EP1454030A1 - A boring head and a roller cutter and a saddle for a boring head for rotary drilling - Google Patents

Abstract

The present invention relates to a boring head and a roller cutter and a saddle intended to be used by a boring head for rotary drilling of the front in earth and rock formations. The boring head comprises a body with a mounting surface for carrying a saddle (15) that holds a roller cutter (14). The roller cutter (14) is provided with rows of crushing means rotatable relative to a center line and relative to a shaft provided with two shaft spigots (35), each spigot having a second support surface (36) provided for co-operation with a first support surface (23) of the saddle such to hold the roller cutter to the saddle (15). Each shaft spigot is provided with a hole receiving a fastening means (43) that intersects the second support surface, which fastening means (43) is provided to connect the shaft spigot (35) to the saddle. The first support surface (23) and the second support surface (36) are curved. The first support surface (23) and the second support surface (36) connect directly or indirectly to means (25, 40) for counteracting rotation of the shaft. The fastening means (43) is provided to hold the means (25, 40) together.

• **Request A**:
Recast the paragraph of the boring head patent abstract that begins "The present invention relates" as a short bulleted list that keeps its main facts.
• **Request B**:
Carry the boring head patent abstract forward with a few sentences that follow on from its final one.

• **Source material**:
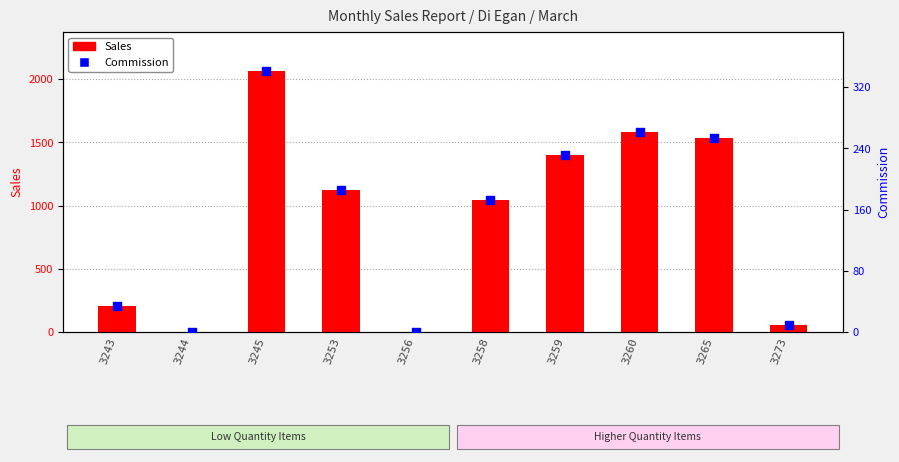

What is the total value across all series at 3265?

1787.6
---
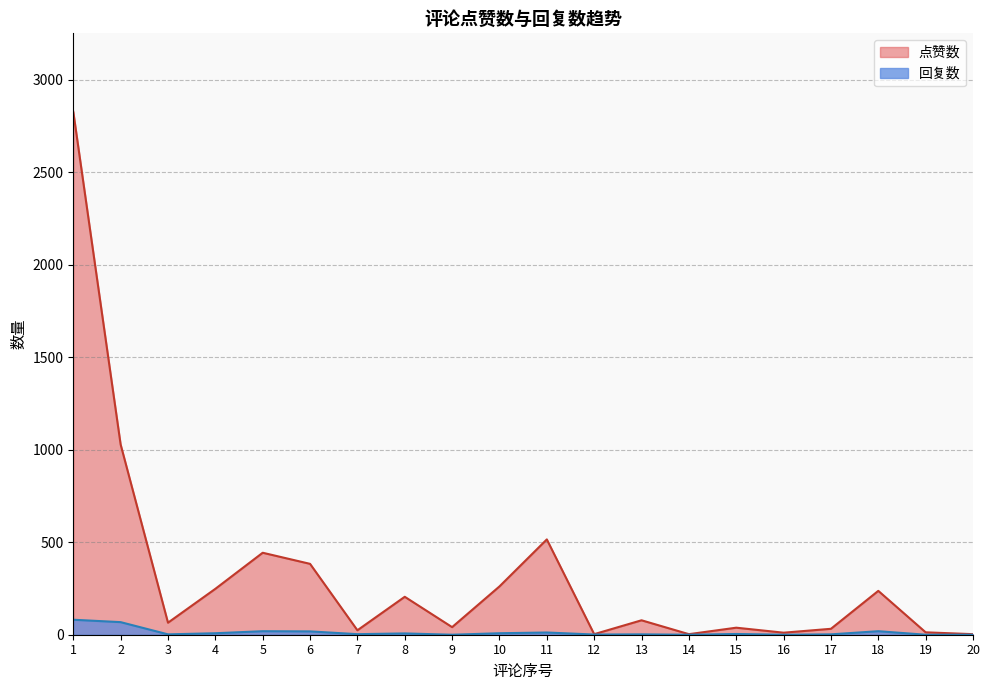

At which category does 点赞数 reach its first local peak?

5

• **Answer space A**:
- The invention is a boring head, a roller cutter and a saddle for rotary drilling of the front in earth and rock formations.
- The boring head body has a mounting surface that carries a saddle (15), which holds a roller cutter (14).
- The roller cutter has rows of crushing means. These rotate relative to a center line and to a shaft with two shaft spigots (35).
- Each spigot's second support surface (36) works with the saddle's first support surface (23) to hold the roller cutter to the saddle.
- Each spigot has a hole for a fastening means (43). The fastening means intersects the second support surface and connects the spigot to the saddle.
- Both support surfaces are curved. They connect directly or indirectly to means (25, 40) that counteract rotation of the shaft.
- The fastening means holds these anti-rotation means together.

• **Answer space B**:
Description

A BORING HEAD AND A ROLLER CUTTER AND A SADDLE FOR A BORING HEAD FOR ROTARY DRILLING

Background of the invention The present invention relates to a boring head and a roller cutter and a saddle for a boring head for rotary drilling of a front in earth and rock formations according to the preambles of the independent claims.

Prior art A roller cutter for a known boring head is held in a saddle via polygonal shaft spigots of the roller cutter, see for example US-A-4,428,271. The great drilling forces that influence on the known boring head frequently break one shaft spigot of each roller cutter.

Objects of the invention

One object of the present invention is to provide a boring head and a roller cutter and a saddle, the designs of which assist in obtaining longer production periods.

Another object of the present invention is to provide a durable roller cutter. Still another object of the present invention is to provide a roller cutter and a saddle, the designs of which prevent loosening relative to each other.

Brief description of the figures

These and other objects have been obtained by providing a boring head and a roller cutter and a saddle according to the present invention with the characteristics of the appended claims. The invention is more closely described in the following, reference being had to the enclosed drawings.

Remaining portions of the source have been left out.